Née en banlieue parisienne d’un père travaillant dans la restauration et d’une mère au foyer, rien ne prédisposait pourtant la jeune fille à devenir chanteuse. Sauf un besoin de brûler les planches : dès 6 ans, elle prend des cours de théâtre. Pendant plus d’une décennie, elle joue d’autres rôles que le sien, des heures durant. La musique vient alors s’immiscer : « Pendant les répétitions, nous aimions jammer avec les copains du théâtre. Ils m’ont encouragée à jouer seule. J’ai alors décidé d’apprendre la guitare en regardant des vidéos sur Youtube et en reproduisant les accords. Cet instrument m’a permis de composer, d’accompagner ma voix comme je l’entendais. » Une fois au lycée, on lui conseille de poster ses propres chansons sur Youtube. Très vite, elle est remarquée par des équipes de télé-crochets. Elle décline poliment leurs propositions dans l’objectif de poursuivre ses études sereinement… avant de se laisser convaincre par un duo d’auteurs-compositeurs, faiseur de tubes pour Jenifer, Louane ou Navii, de se lancer pour de bon. Dont acte !

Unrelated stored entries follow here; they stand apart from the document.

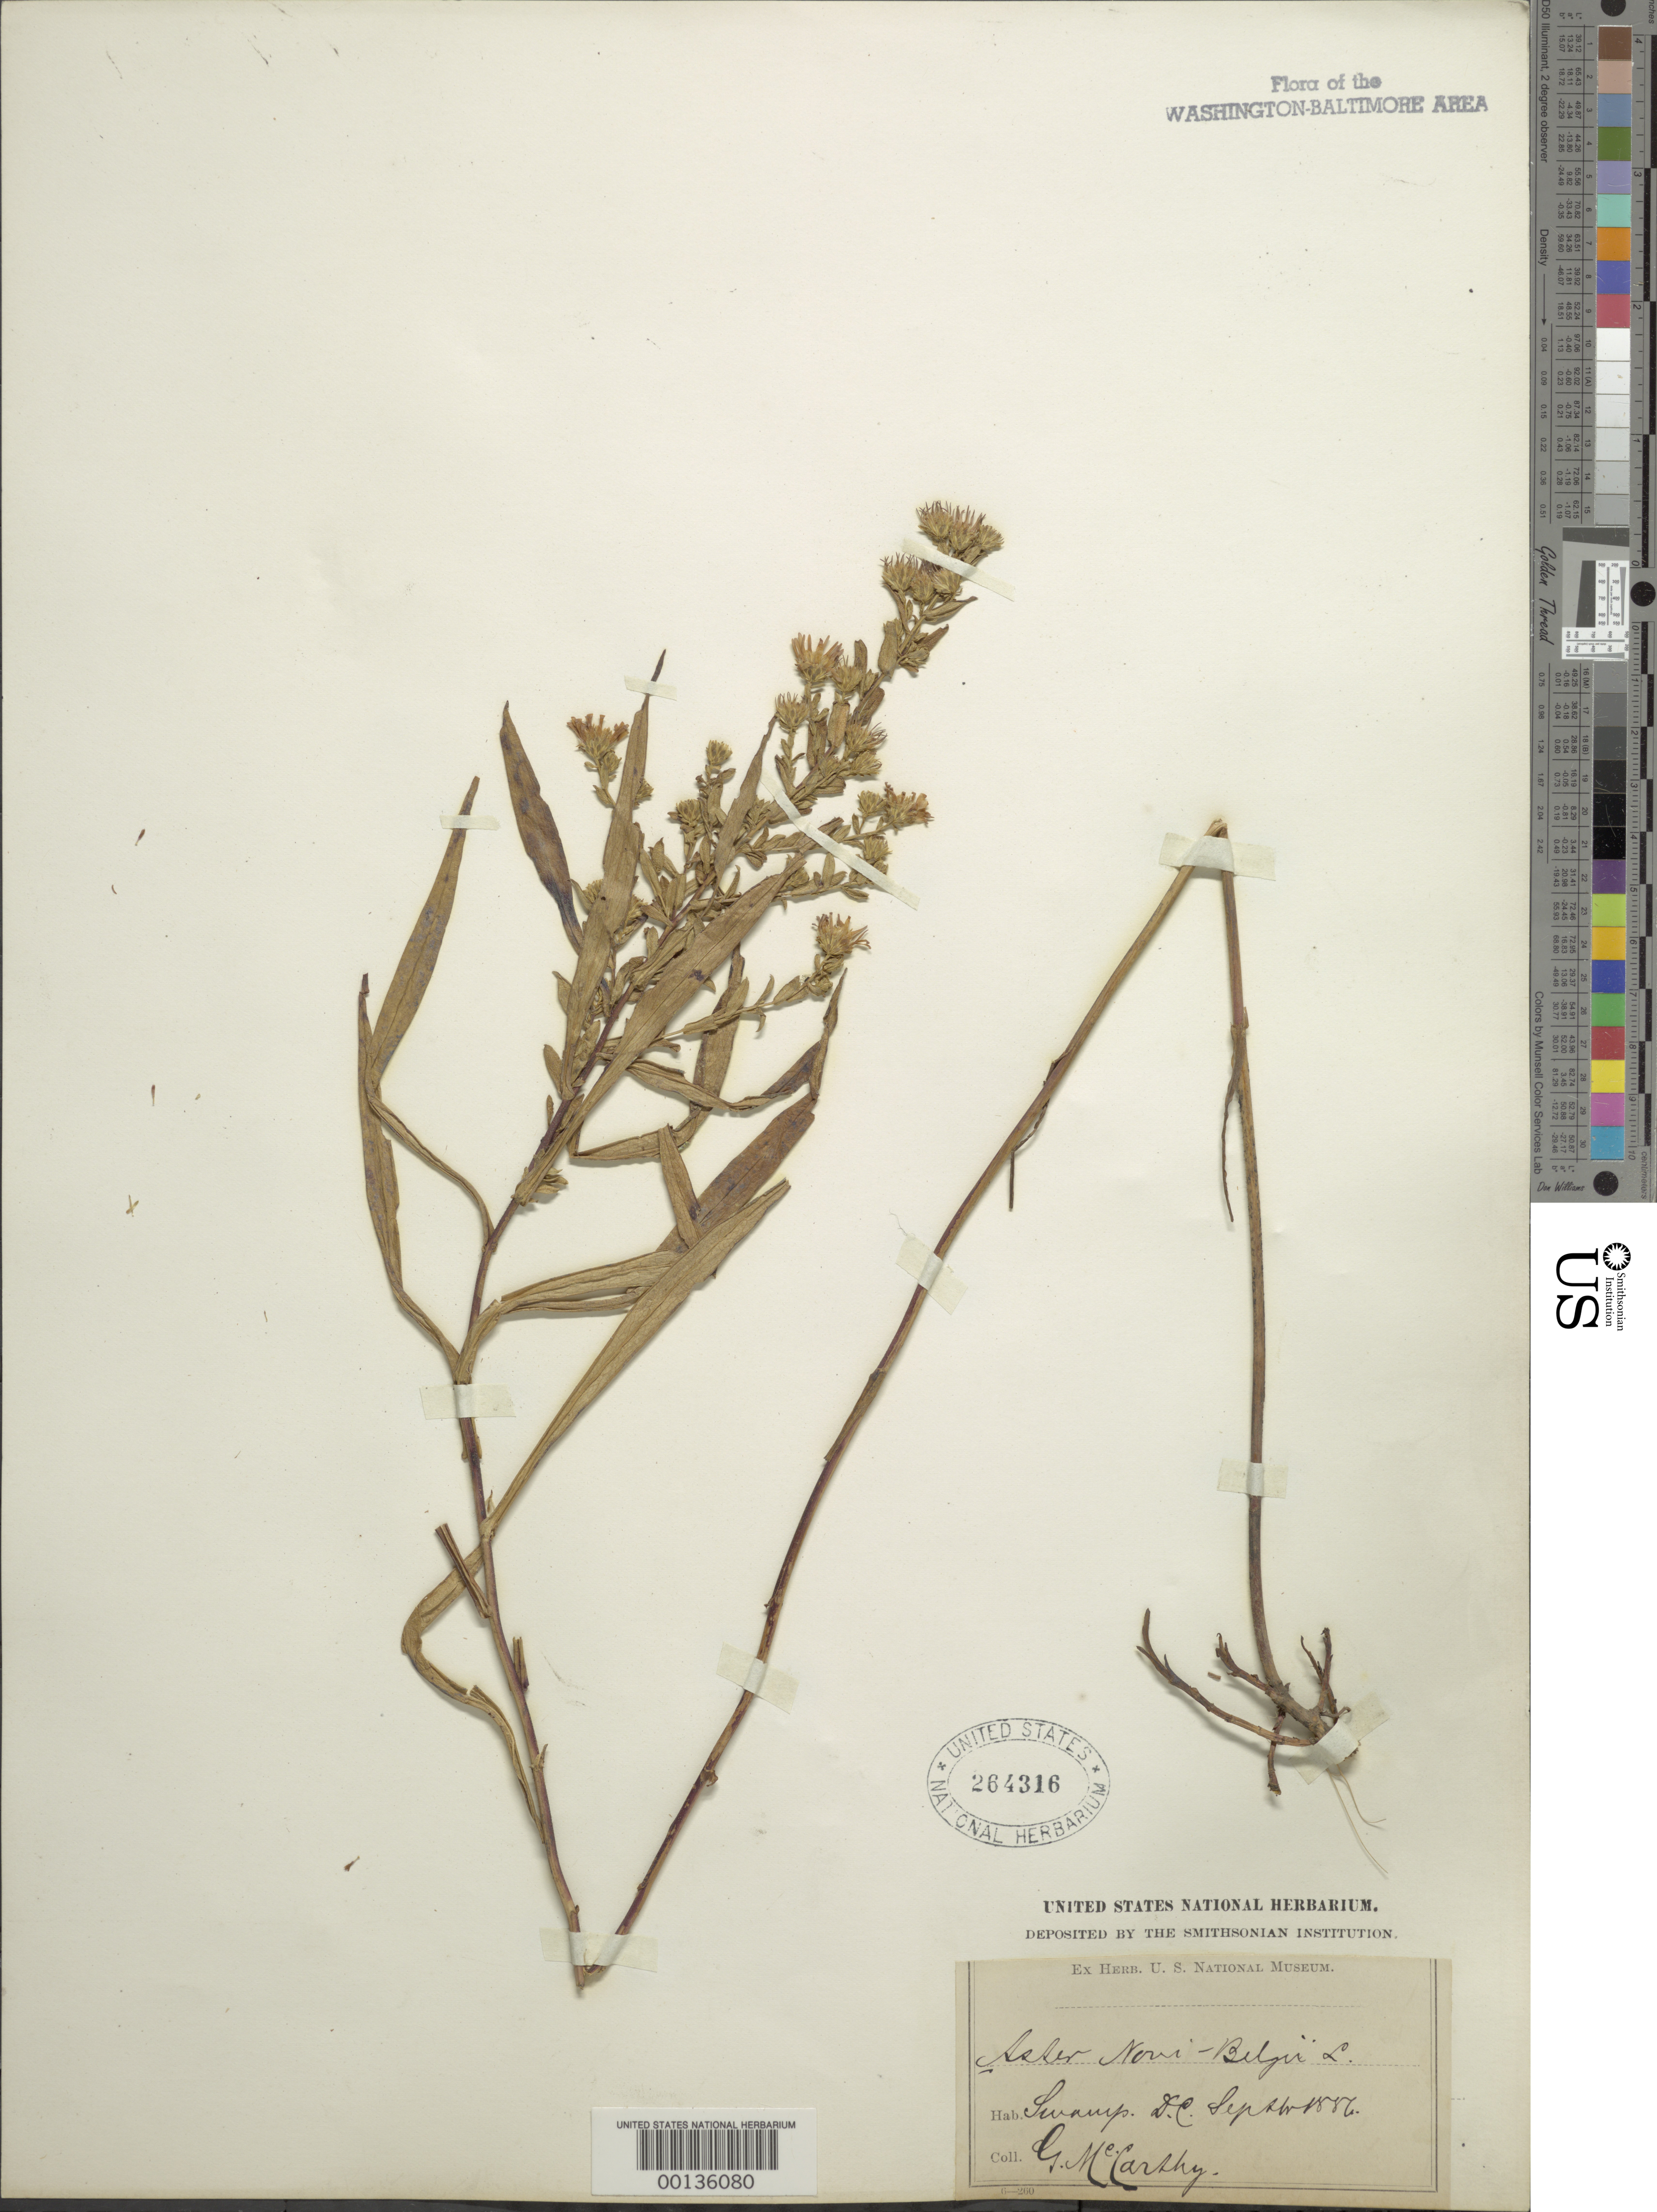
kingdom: Plantae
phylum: Tracheophyta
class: Magnoliopsida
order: Asterales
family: Asteraceae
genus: Symphyotrichum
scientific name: Symphyotrichum novi-belgii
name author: (L.) G.L. Nesom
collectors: G. McCarthy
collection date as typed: Sep 1886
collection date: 1886-09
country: United States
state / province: District of Columbia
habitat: Swamp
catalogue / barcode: US 264316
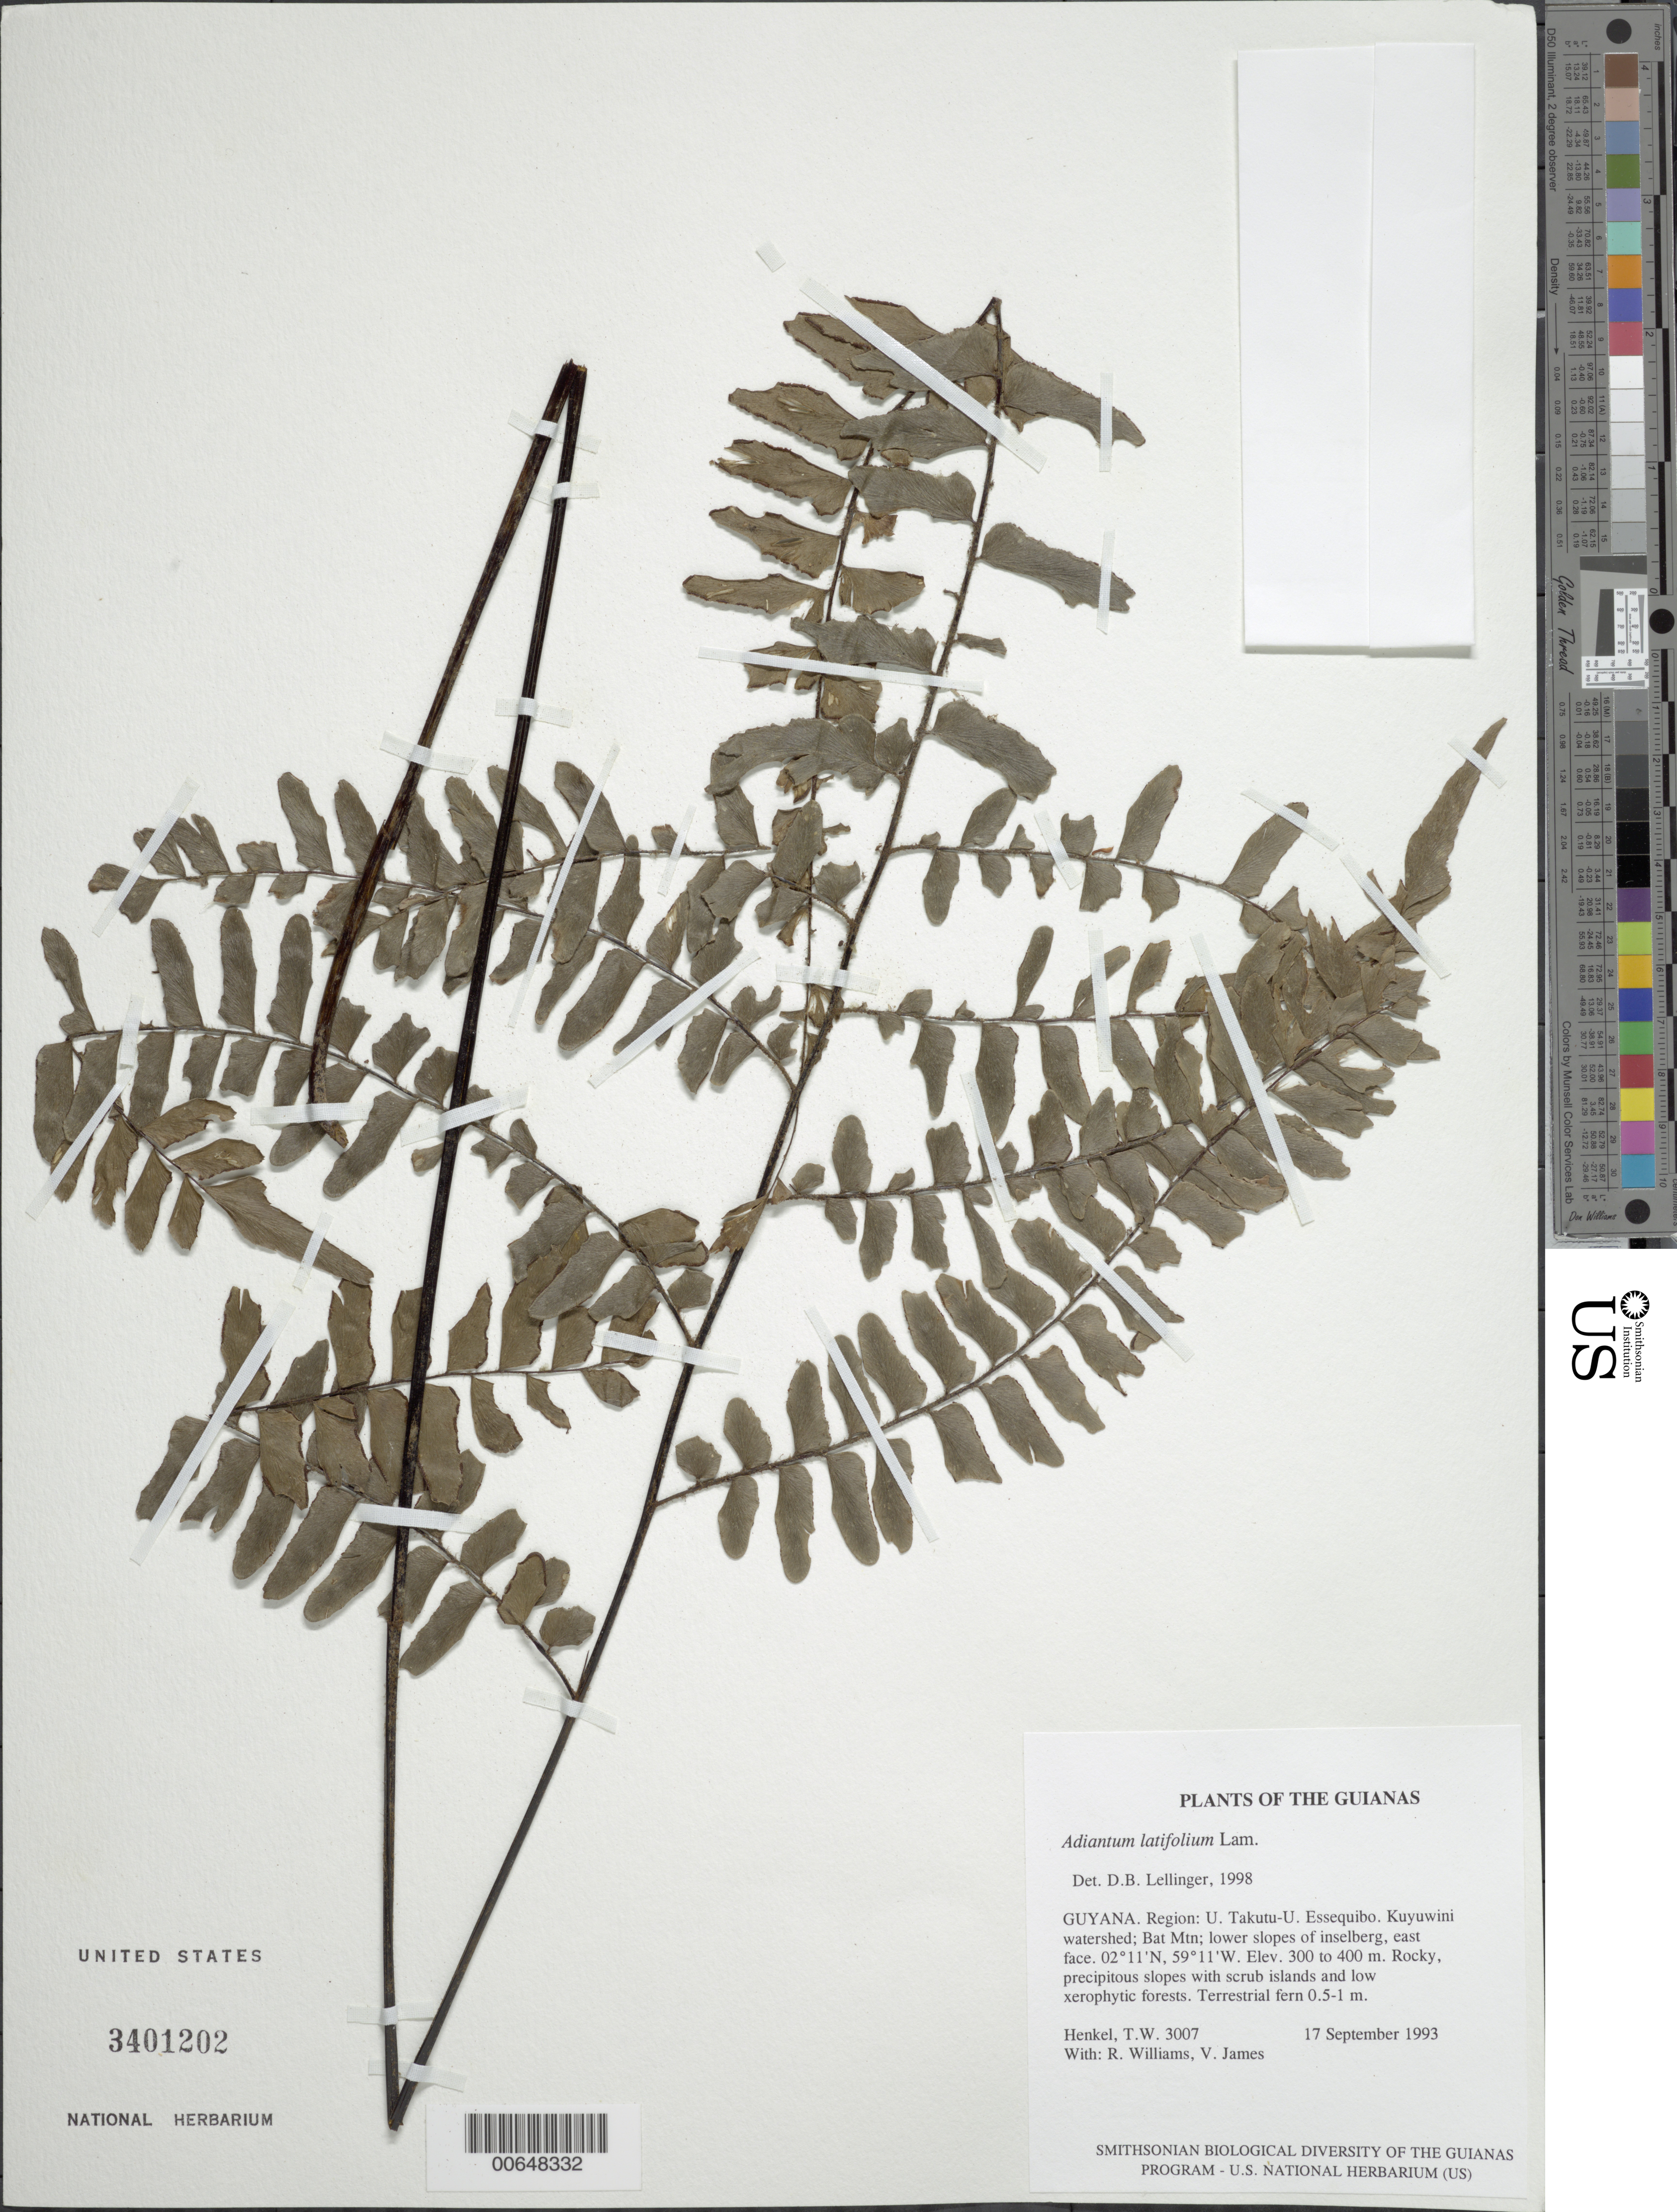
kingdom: Plantae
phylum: Tracheophyta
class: Polypodiopsida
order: Polypodiales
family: Pteridaceae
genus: Adiantum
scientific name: Adiantum latifolium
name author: Lam.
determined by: Lellinger, David B., (BOT), Smithsonian Institution - National Museum of Natural History (UNITED STATES)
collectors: T. Henkel, R. Williams & V. James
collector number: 3007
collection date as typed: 17 September 1993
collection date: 1993-09-17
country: Guyana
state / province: U. Takutu-U. Essequibo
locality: Kuyuwini watershed; Bat Mtn; lower slopes of inselberg, east face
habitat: Rocky, precipitous slopes with scrub islands and low xerophytic forests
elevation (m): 300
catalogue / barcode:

Léa Paci a grandi au son de Serge Gainsbourg, Françoise Hardy, France Gall ou Michel Delpech. Elle leur sait gré d’avoir manié la langue française avec autant de simplicité qu’élégance et s’en inspire au jour le jour : « Je veux être une conteuse d’histoires. J’écrivais des nouvelles et de la poésie avant de faire des chansons, qui sont des photographies d’instants de ma vie… » Son premier album est autobiographique et s’assume comme tel. Car la détermination de Léa cache des fêlures… On plonge dans les émois d’une jeune fille au sortir de l’adolescence, qui raconte sa vie « à l’état brut », accompagnée d’une guitare. L’objectif : être fidèle à elle-même. « J’étais un bébé et j’ai grandi avec cet album, avoue-t-elle. Le fil rouge, c’est ma première histoire d’amour, avec beaucoup de hauts et de bas, jusqu’à la rupture, très douloureuse. L’amour est un sentiment parfois si violent ! Cela se ressent dans mes morceaux où je suis extrêmement heureuse ou terriblement mal. » Cette sincérité transparaît dans « Sens Unique », « Adieu et à demain » ou encore « Pour aller où », qui témoigne de la mélancolie innée de Lea Paci : « Il est dur de choisir entre sa raison et son cœur. J’ai la mélancolie de ce qui nous arrive et nous arrivera plus parce qu’on grandit… » Etrange maturité de celle qui a toujours été entourée de personnes plus âgées, sans vraiment vivre au rythme de son âge. D’où son étonnante lucidité : « Ce qui pourrait m’arriver de mieux, c’est de vivre de la musique et de pouvoir l’allier au théâtre. Mais je sais aussi que les artistes sont consommables : on doit beaucoup donner mais sans savoir si cela va durer. »

Léa aime la littérature fantastique de René Barjavel, la poésie de Baudelaire, le verbe de Shakespeare ou l’onirisme de Tim Burton. Elle cultive des textes imagés, usant d’hyperboles et de métaphores. Ainsi, la trame sonore pop et légère de l’album, convoquant l’électro comme l’exotisme, s’enrichit de textes d’une profondeur bluffante. Un contraste aussi séduisant que le minois de Lea Paci, à la fois timide et extravertie, peu sûre d’elle et démesurément passionnée. Bref, une forte personnalité qui refuse d’être enfermée dans une case, à l’instar de ses influences : « Julien Doré, Christine & The Queen, The Avener, Ben Howard, Vianney, Woodkid… J’écoute beaucoup de styles différents et je ne veux pas faire que de la pop ou de la variété. Aujourd’hui, j’ai l’impression que la scène actuelle ne défend plus autant les envolées lyriques, mais surtout ce qu’elle a envie de raconter. » Lea Paci ne va pas se priver de le faire : à nous de savourer son passage de chrysalide en papillon.